Practically speaking, you have to look in different places for team members. You have to ask different kinds of questions. Ask for different kinds of qualifications, substitute experience for formal schooling. Sometimes you really have to think through where are people coming from. If you’re always in this one lane, you’re getting the same people all the time. What are the actual changes you need to make? Certainly, in the hiring process to get more diverse applicants.
We have to create a place where people feel safe, seen and valued. That’s not an initiative from corporate, that is everyone doing that work all the time.
In what ways is Kendal is changing for the current times to be able to meet the demand?
I would say that we are really focusing on how we can partner with different kinds of organizations.
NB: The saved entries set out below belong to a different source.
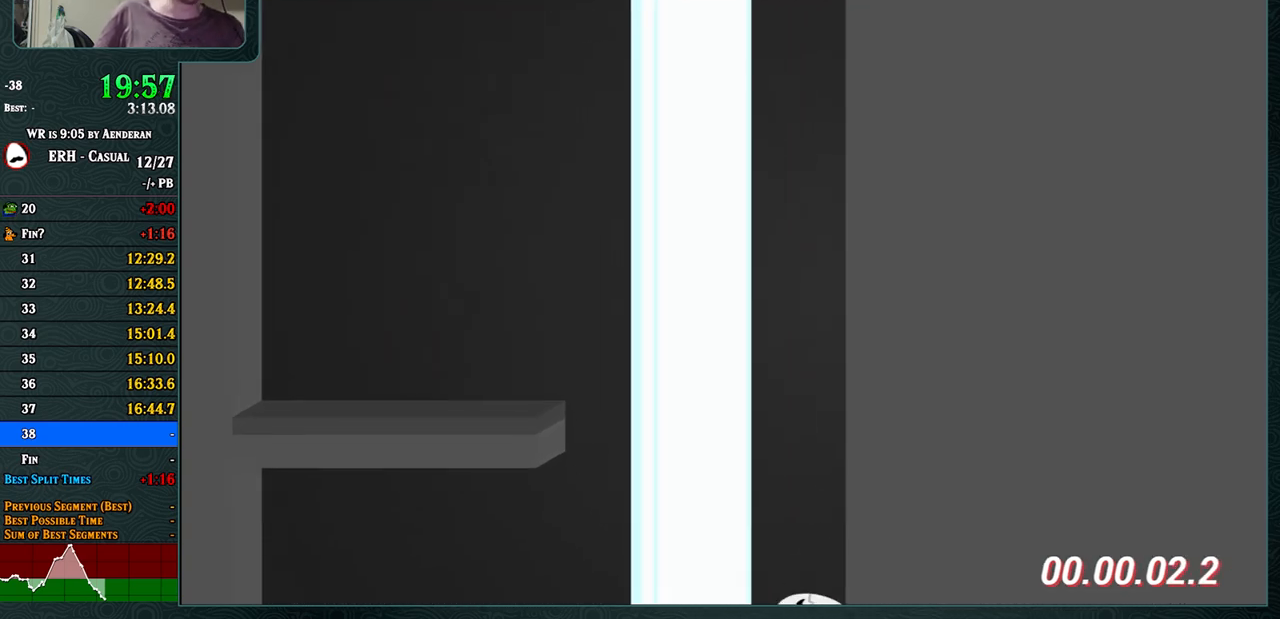
{"buttons": ["CROSS"], "left_stick": "center", "events": [[83, "L1", "down"], [183, "L1", "up"]]}
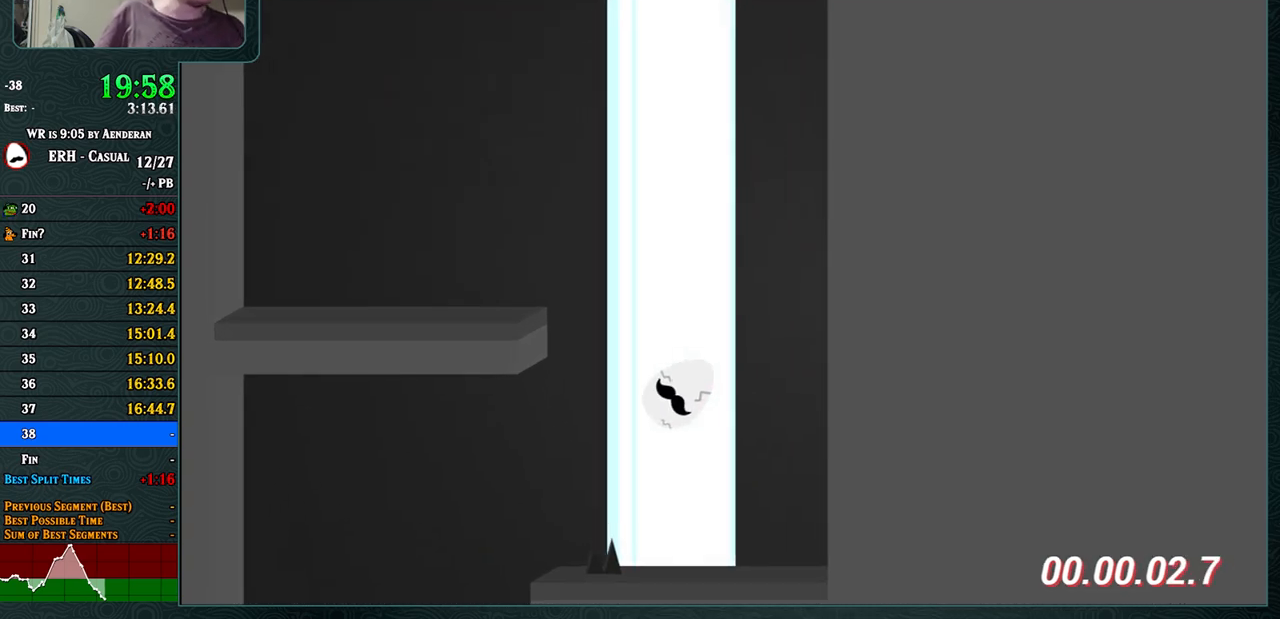
{"buttons": ["CROSS"], "left_stick": "center", "events": [[233, "L1", "down"], [300, "L1", "up"]]}
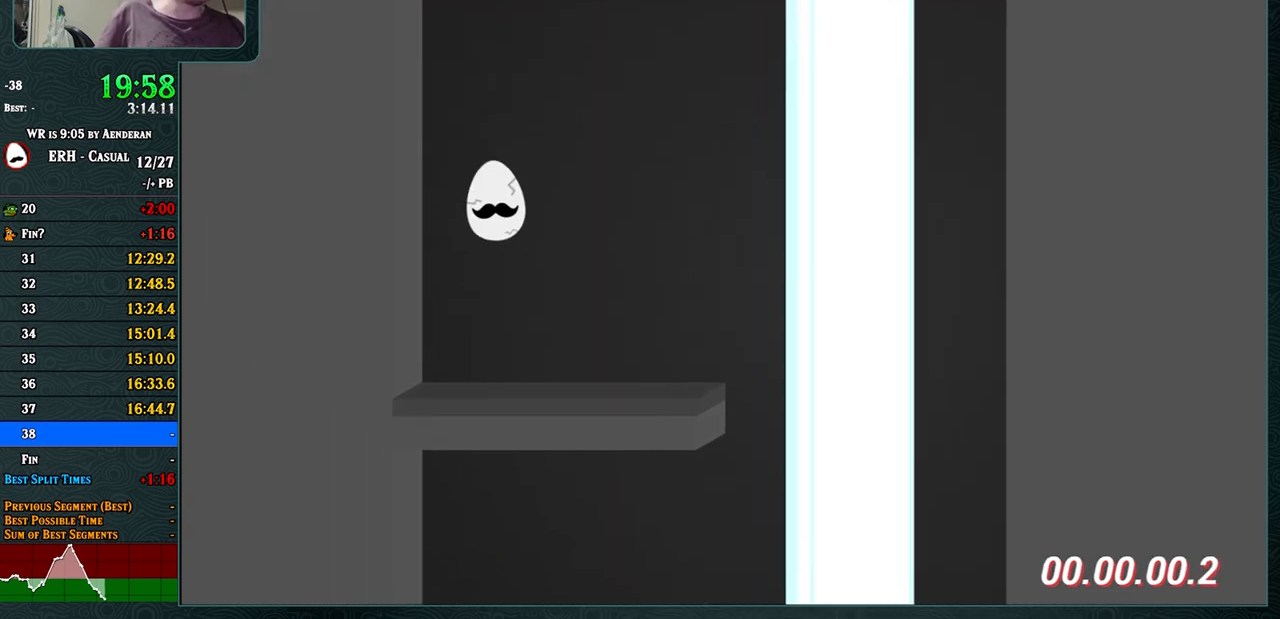
{"buttons": ["CROSS", "R1"], "left_stick": "center", "events": [[433, "R1", "down"]]}
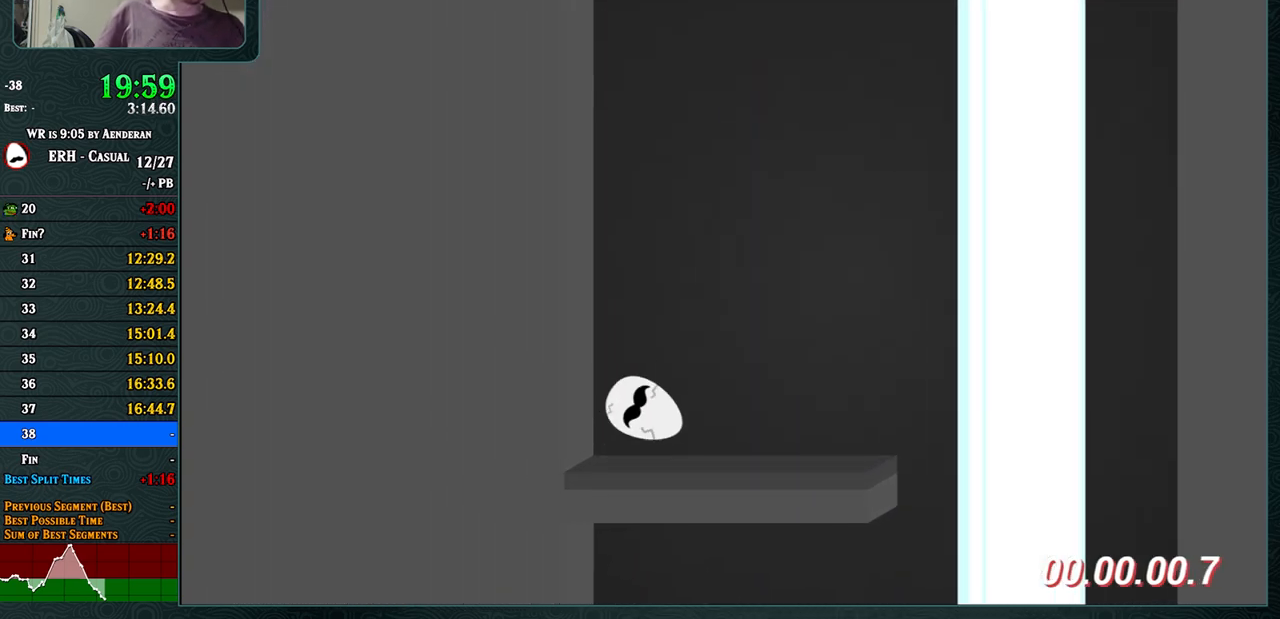
{"buttons": ["CROSS"], "left_stick": "center", "events": [[50, "R1", "up"]]}
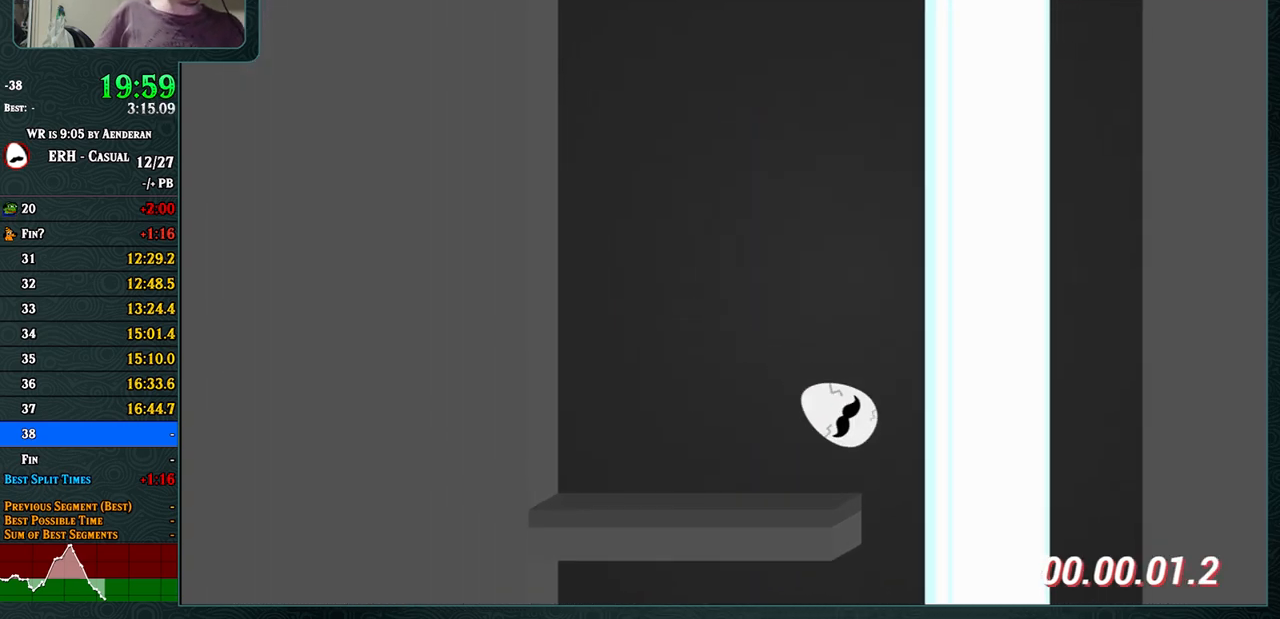
{"buttons": ["CROSS", "L1"], "left_stick": "center", "events": [[450, "L1", "down"]]}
I would love to find other interest groups, other affinity groups, other areas where we can make a difference, to do something with that organization that neither one of us could do by ourselves.
Partnership is really key to diversifying who we are, diversifying the kinds of services that we offer, and the types of housing that we offer. Certainly, our Kendal at Home Affiliate is a huge part of the future. I’m super interested in growing that.
Use a movie, book, or TV show title to describe the year ahead for the senior living industry in 2024.
“Brave New World” by Aldous Huxley.
Written in the 1930s, this is a pretty crazy forward cast into genetic engineering and a whole bunch of ideas that are eerily similar to what we currently refer to as AI. It’s descriptive of 2024 in that we are looking into how technology can help us or simply mine us for “big data.” Do we control tech or does it control us?
Technology and med-tech are a huge focus for senior living. This is an area that has enormous potential to integrate systems, automate routine work flow, increase efficiency – at the same time that it can represent a big suck on resources with no truly meaningful payoff in the lives of the people we serve, trading increased margin for human interaction.
Choose one artist, scientist, thinker, entrepreneur or other person, living or dead, to help change the senior living industry for the better. In only a few words, who are you choosing and why?
Yoda. Innovative thinker, beyond class, race and gender. Not an apparent psychopath. Able to speak plainly, see every problem, issue and person through fresh eyes, never taking anything for granted, and able to inspire and motivate people to do amazing things. Can turn something “obvious” on its head to find a new path forward. This is what the senior living field needs. “You must unlearn what you have learned.” And, of course, “Do or do not. There is no try.”